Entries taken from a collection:
************
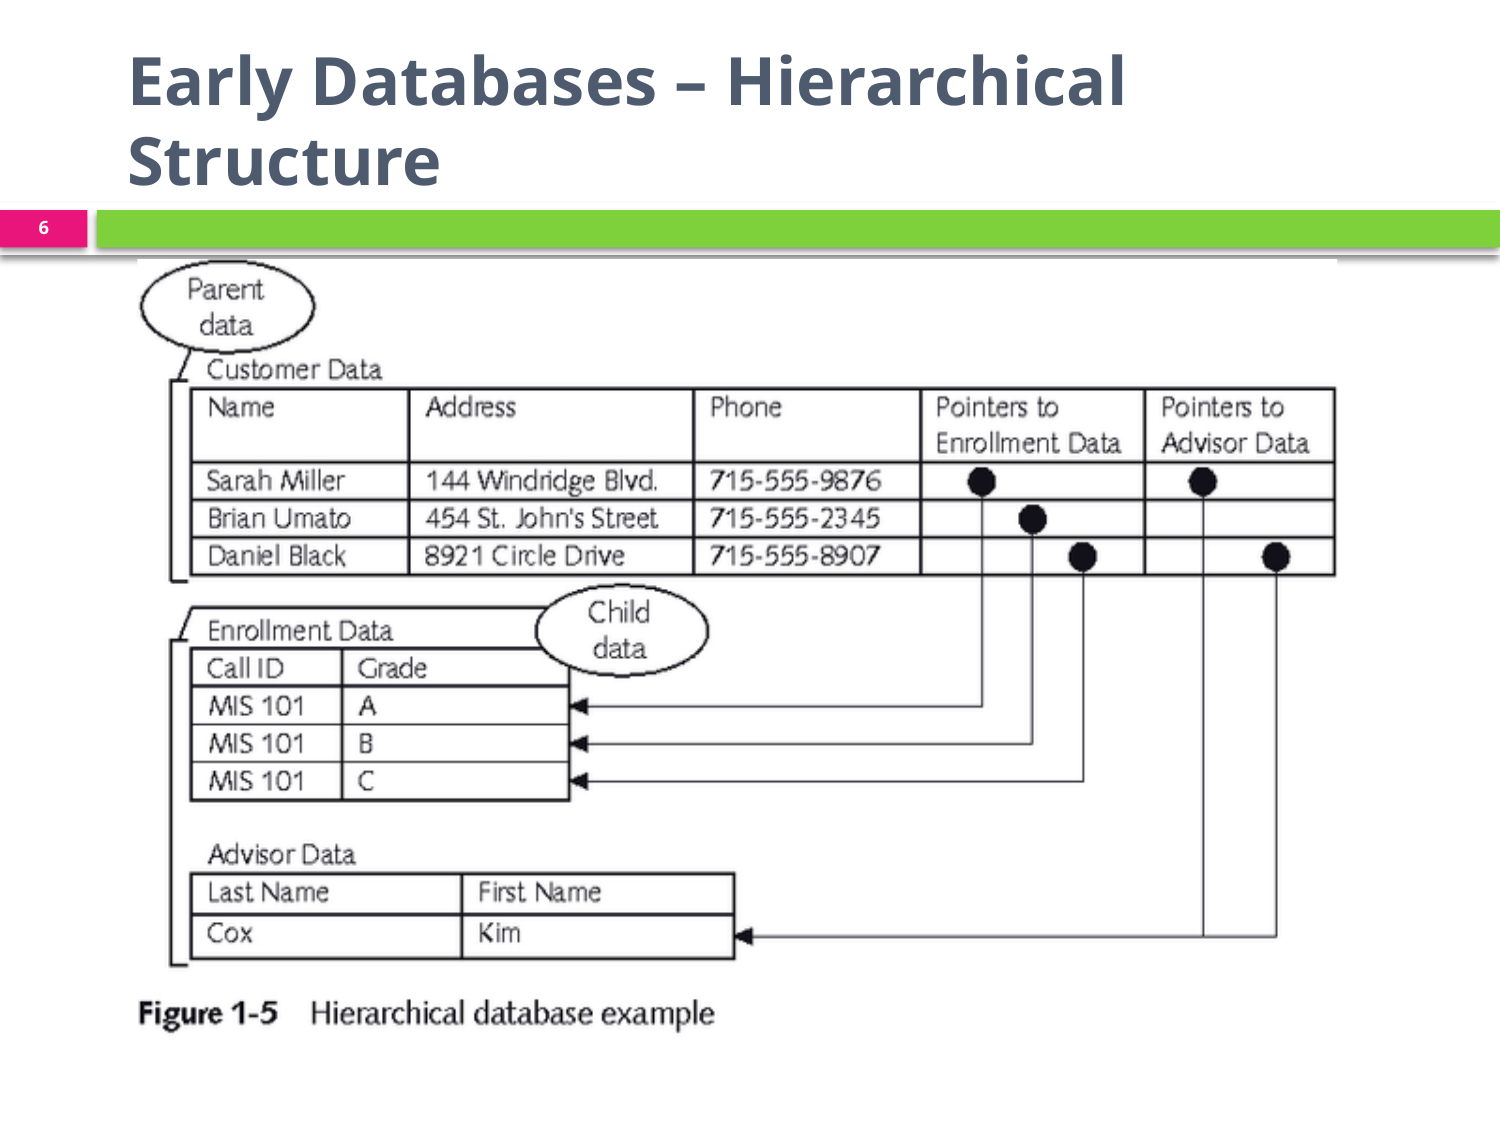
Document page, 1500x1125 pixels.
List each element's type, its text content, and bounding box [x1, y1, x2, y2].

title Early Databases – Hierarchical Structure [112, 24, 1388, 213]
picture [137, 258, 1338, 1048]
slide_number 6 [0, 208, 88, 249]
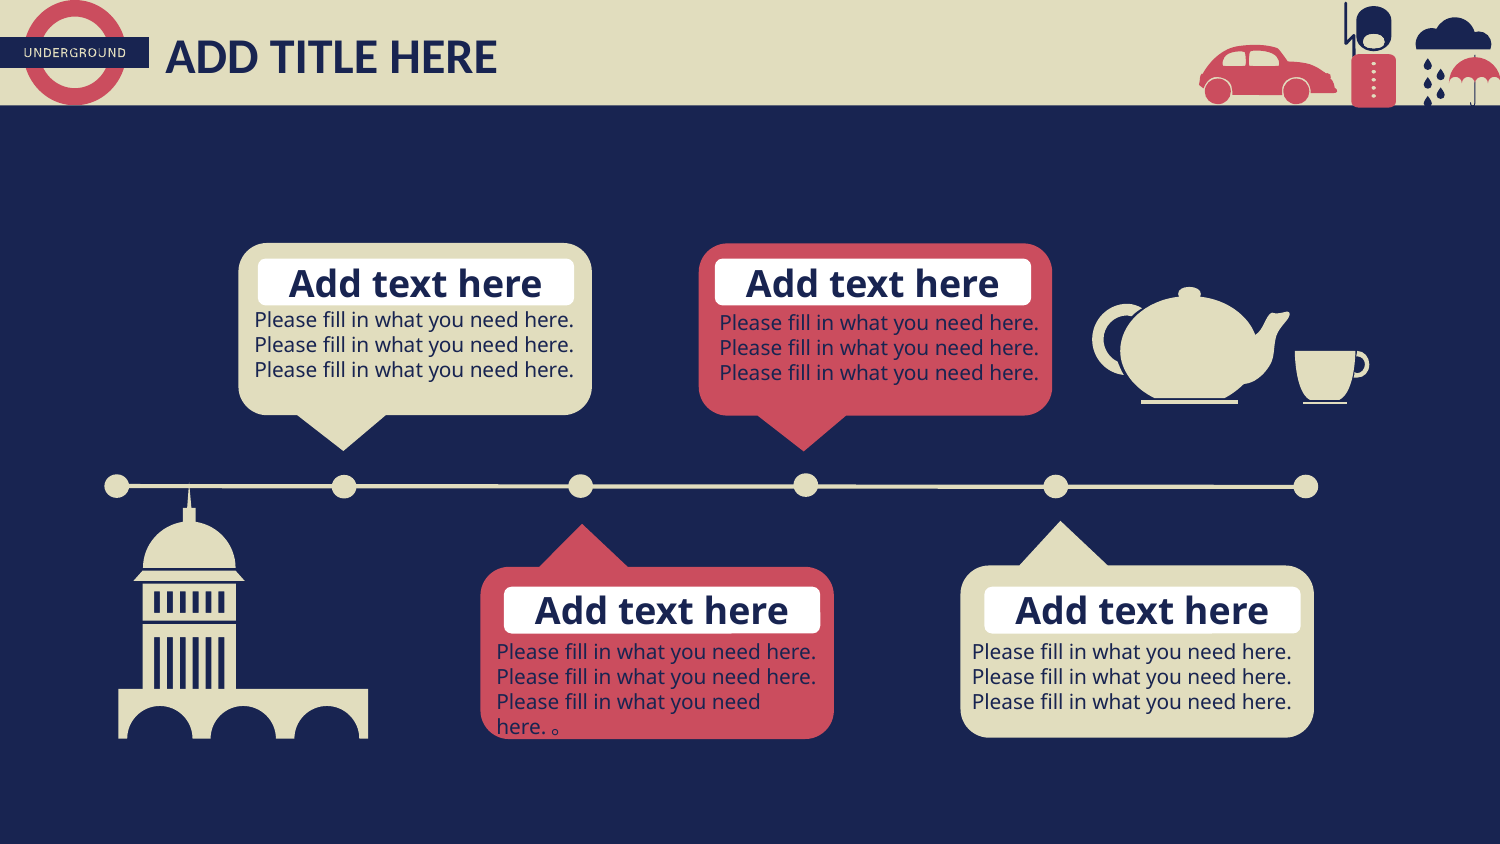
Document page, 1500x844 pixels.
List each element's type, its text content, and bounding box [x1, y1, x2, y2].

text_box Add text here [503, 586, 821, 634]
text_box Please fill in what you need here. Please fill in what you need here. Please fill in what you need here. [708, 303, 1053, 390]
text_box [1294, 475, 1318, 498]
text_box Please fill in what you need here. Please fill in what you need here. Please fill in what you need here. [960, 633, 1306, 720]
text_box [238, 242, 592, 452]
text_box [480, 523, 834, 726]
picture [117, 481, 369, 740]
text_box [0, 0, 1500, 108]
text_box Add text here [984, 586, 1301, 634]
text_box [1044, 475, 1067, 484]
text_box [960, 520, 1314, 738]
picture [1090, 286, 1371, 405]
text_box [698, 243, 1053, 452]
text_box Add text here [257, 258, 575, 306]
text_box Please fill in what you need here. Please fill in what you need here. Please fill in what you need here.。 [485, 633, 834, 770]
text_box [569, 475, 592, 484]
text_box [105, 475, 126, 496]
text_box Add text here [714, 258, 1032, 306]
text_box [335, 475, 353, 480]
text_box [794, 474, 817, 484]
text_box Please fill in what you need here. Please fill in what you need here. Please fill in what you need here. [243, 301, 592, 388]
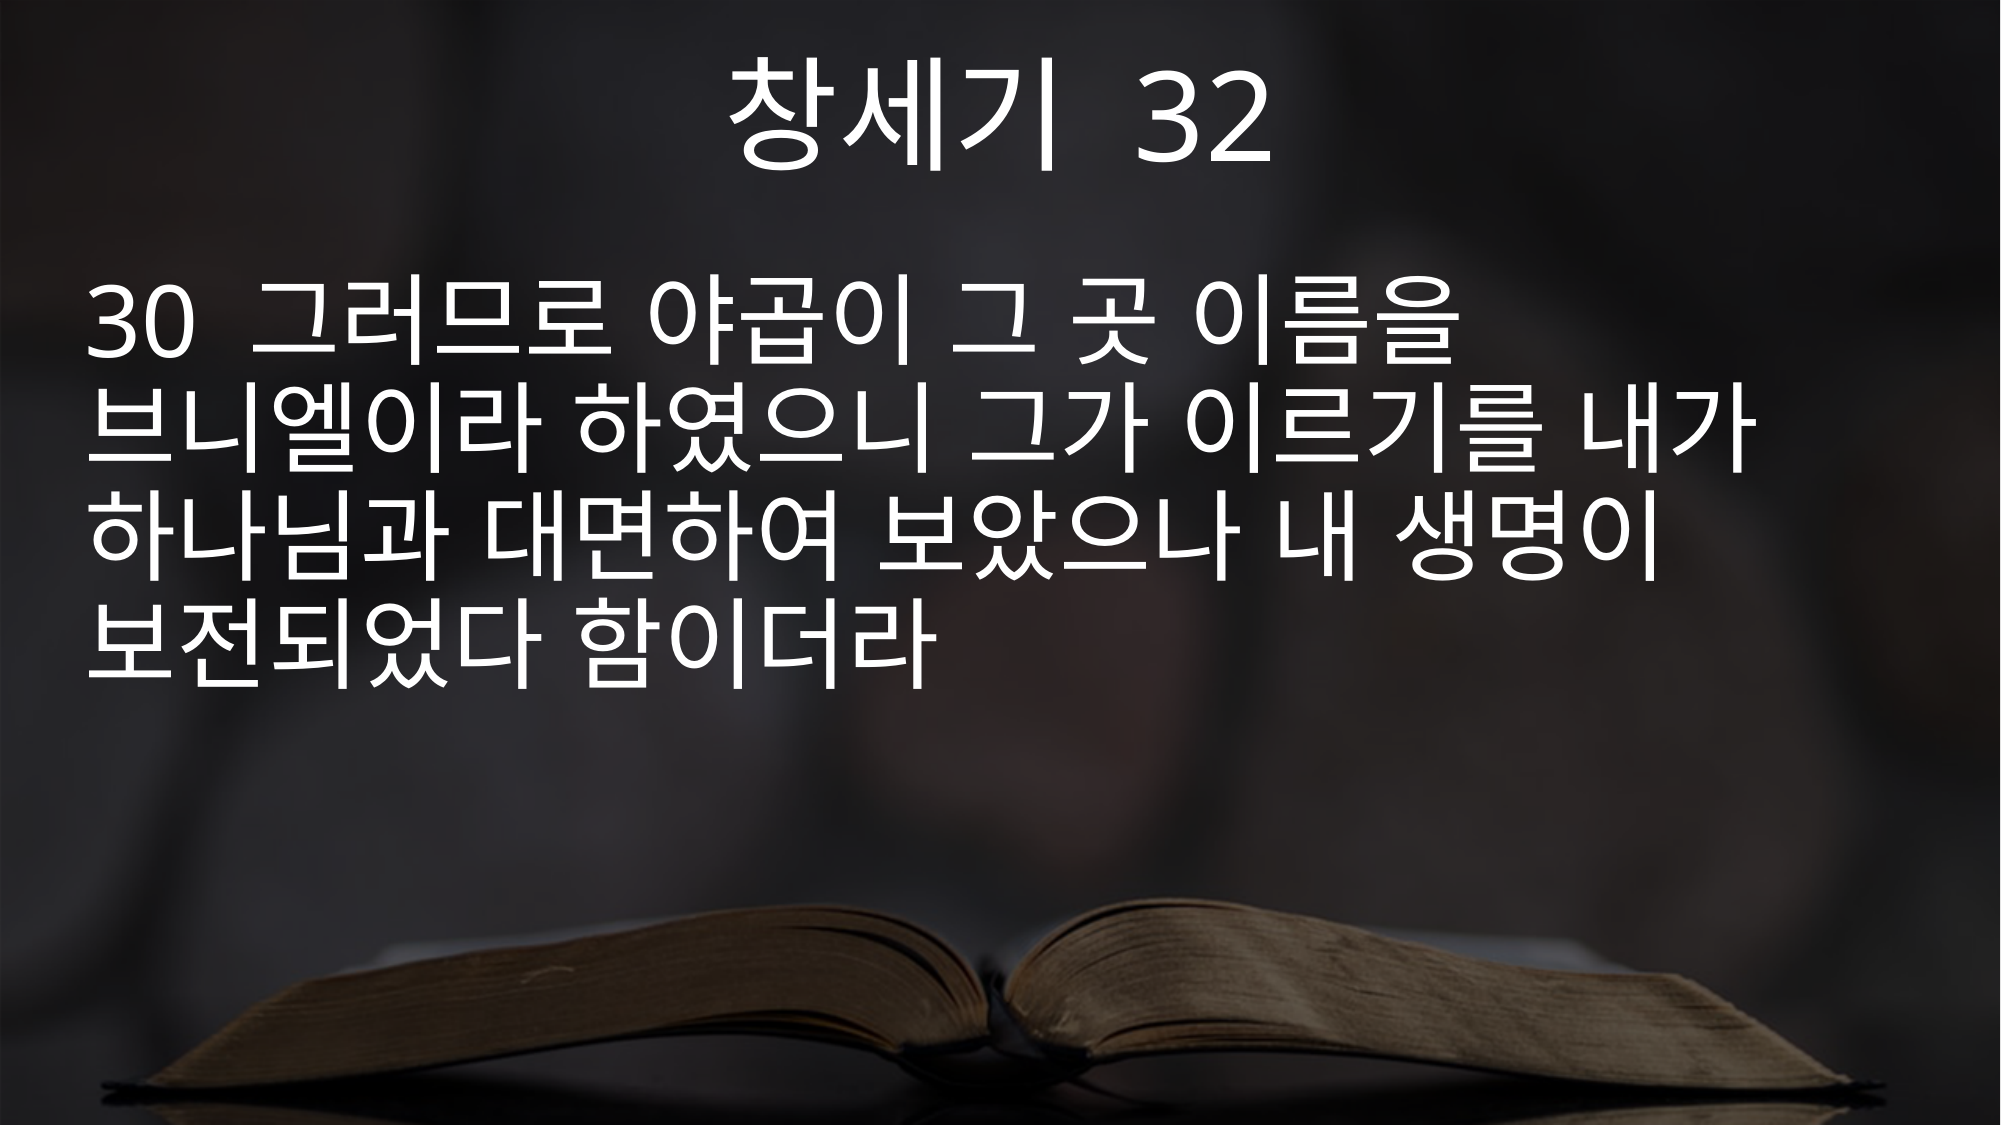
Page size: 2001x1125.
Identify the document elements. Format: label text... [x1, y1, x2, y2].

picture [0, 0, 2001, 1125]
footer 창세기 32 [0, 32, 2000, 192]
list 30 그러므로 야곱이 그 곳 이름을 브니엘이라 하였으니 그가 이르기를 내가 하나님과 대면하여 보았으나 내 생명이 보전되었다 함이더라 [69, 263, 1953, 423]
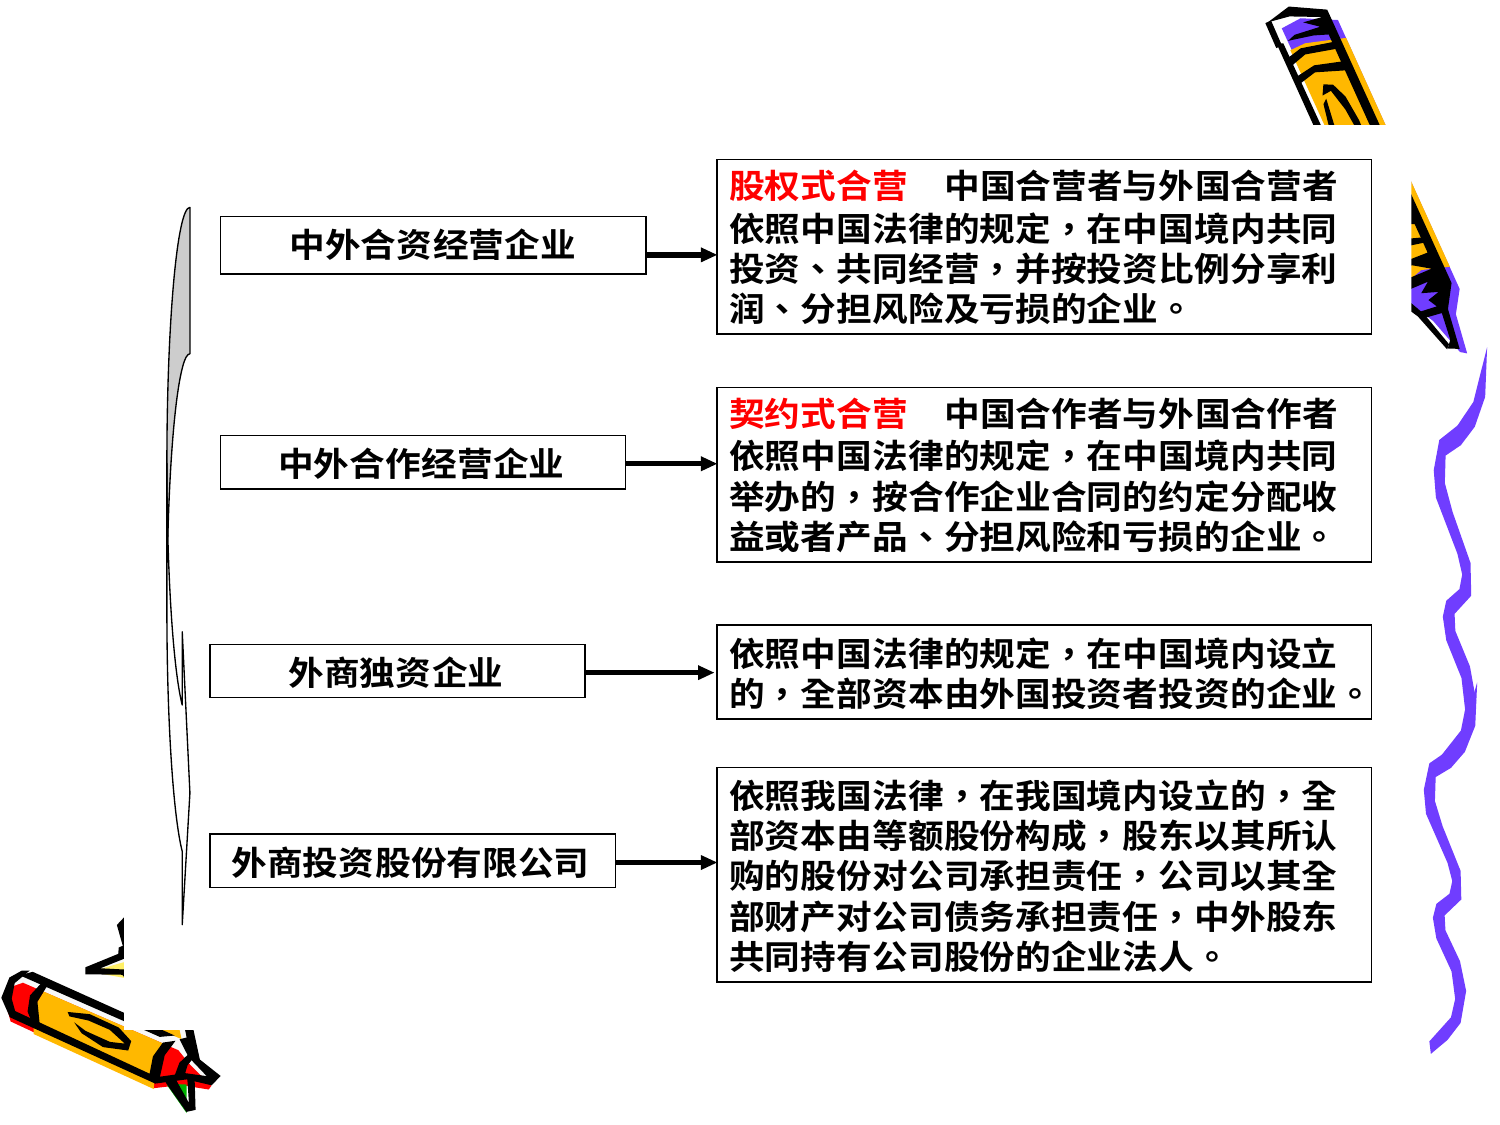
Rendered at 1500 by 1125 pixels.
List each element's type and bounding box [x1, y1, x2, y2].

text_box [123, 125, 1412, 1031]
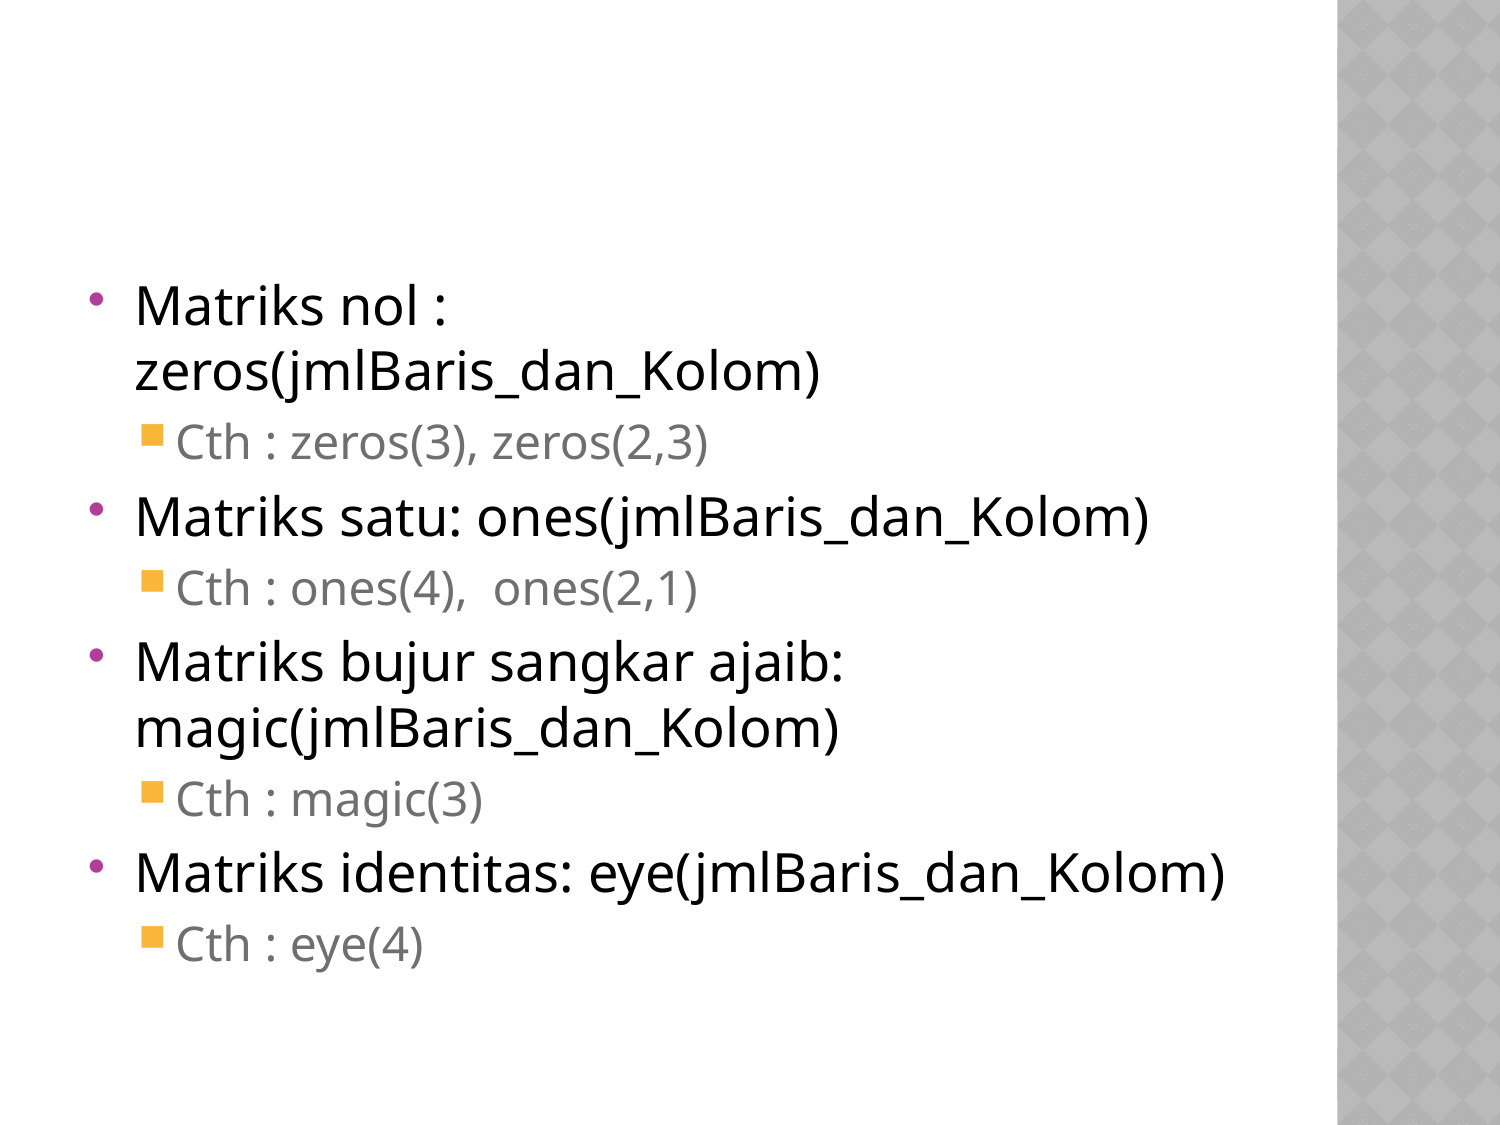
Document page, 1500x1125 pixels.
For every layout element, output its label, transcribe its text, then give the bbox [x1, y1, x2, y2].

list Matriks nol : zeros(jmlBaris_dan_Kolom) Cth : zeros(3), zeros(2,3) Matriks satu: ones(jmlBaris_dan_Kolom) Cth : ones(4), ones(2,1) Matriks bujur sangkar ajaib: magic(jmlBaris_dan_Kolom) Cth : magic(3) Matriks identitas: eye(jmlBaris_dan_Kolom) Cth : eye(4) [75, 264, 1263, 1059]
************
### Problem description
Your reply should consist of one number: how many lines above contain the word "pixels".

### Exercise response
4